Did you notice the detailed instructions? Jesus did not say ignore it; he called them to confront it and deal with the problem. An ignored problem only hides itself temporarily as is sure to resurface. He instructed them to go straight to the source of the problem and deal with it so that reconciliation could take place. Therefore, how will you respond when you are wronged? There is a necessity on our part to forgive those who wrong us.

II. The Example of Forgiveness
It almost goes without saying that Jesus is the best example of forgiveness. He not only preached it, but he also lived a life of forgiveness. Some of his last words before his death were for the Father to forgive those who were crucifying him. In all things Christ is our perfect example.

III. The Danger of Un-Forgiveness
When you read of this parable you think, how ridiculous that this man who had just had a debt removed would refuse to do the same on a lesser level with someone else. This is exactly what we do when we refuse to forgive and hold onto bitterness and a grudge. We sometimes fail to realize how greatly we wronged God and what we deserve. The forgiveness that is shown to us is so great, however, if we do not forgive we will not be forgiven.

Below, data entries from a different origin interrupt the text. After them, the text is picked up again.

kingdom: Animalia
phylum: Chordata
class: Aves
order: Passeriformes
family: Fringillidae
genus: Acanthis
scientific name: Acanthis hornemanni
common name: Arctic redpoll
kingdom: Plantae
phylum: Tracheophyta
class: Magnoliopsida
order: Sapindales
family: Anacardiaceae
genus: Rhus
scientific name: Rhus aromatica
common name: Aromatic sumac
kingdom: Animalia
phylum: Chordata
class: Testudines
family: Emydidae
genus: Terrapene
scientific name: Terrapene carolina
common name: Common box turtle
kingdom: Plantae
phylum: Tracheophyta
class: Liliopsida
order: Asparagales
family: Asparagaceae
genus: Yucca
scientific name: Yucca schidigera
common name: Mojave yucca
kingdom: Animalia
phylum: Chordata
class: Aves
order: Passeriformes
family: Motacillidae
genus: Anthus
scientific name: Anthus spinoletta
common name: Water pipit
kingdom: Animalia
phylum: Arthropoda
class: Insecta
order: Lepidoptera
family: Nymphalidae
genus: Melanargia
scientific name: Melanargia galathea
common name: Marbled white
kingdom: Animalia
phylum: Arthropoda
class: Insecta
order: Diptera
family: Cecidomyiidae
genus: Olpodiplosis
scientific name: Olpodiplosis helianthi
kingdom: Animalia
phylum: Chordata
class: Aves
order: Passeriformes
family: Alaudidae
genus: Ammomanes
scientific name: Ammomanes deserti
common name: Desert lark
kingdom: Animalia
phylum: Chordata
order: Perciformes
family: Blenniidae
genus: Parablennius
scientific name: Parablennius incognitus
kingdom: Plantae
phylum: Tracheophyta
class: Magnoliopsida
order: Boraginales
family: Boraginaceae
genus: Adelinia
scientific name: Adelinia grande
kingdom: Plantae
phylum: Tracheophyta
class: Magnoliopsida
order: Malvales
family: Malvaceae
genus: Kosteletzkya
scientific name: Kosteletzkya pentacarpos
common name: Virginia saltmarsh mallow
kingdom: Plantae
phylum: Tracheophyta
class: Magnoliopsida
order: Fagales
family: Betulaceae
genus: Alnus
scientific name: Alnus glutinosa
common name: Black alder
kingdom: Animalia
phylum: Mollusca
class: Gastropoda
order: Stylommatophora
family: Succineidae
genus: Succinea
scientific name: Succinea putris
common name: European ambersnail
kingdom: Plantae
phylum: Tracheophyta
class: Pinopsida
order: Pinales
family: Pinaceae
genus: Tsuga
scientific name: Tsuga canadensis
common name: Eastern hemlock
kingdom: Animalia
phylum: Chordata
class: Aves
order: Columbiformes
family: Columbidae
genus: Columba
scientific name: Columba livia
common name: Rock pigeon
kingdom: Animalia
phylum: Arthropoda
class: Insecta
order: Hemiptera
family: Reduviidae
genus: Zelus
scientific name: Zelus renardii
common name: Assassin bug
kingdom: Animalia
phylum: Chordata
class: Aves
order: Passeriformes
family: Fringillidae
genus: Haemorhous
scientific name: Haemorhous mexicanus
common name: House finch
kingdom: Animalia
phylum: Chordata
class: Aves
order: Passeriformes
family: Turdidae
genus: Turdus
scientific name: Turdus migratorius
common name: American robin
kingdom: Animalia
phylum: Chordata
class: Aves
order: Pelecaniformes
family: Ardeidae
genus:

I believe that many people are carrying around burdens upon themselves that they do not need to carry. People are bearing spiritual and emotional burdens that Jesus offers to relieve. People also are carrying around the burden of anger and bitterness that they simple should let go of. I can tell you from experience and many can validate that bitterness is a burden. When you are angry or bitter at someone you are carrying around an awful burden that is going to hurt you in every way. We are called to run the race with perseverance, but it is hard to run a race held down by a great burden. We are called to carry our cross daily, but it is hard to carry a cross when we are bogged down with bitterness and make ourselves carry that. Sadly many people put down their cross in order to carry anger and bitterness. It takes more effort to stay mad than it does to forgive. It is amazing how much time and energy one can spend nursing bitterness towards someone, and the longer we hold onto it the stronger it gets and the harder it becomes to forgive. Many people are carrying an unnecessary burden around in the sin of un-forgiveness.

Un-forgiveness can hinder you relationships with other people. We learn in Scripture that not only is God concerned with our relationship with him he wants and expects us to be in a good relationship with others.

This week let us make this our priority:  Strive to remove any pockets of  bitterness that is harbored in our hearts and work to reconcile our differences to repair and rebuild our relationships.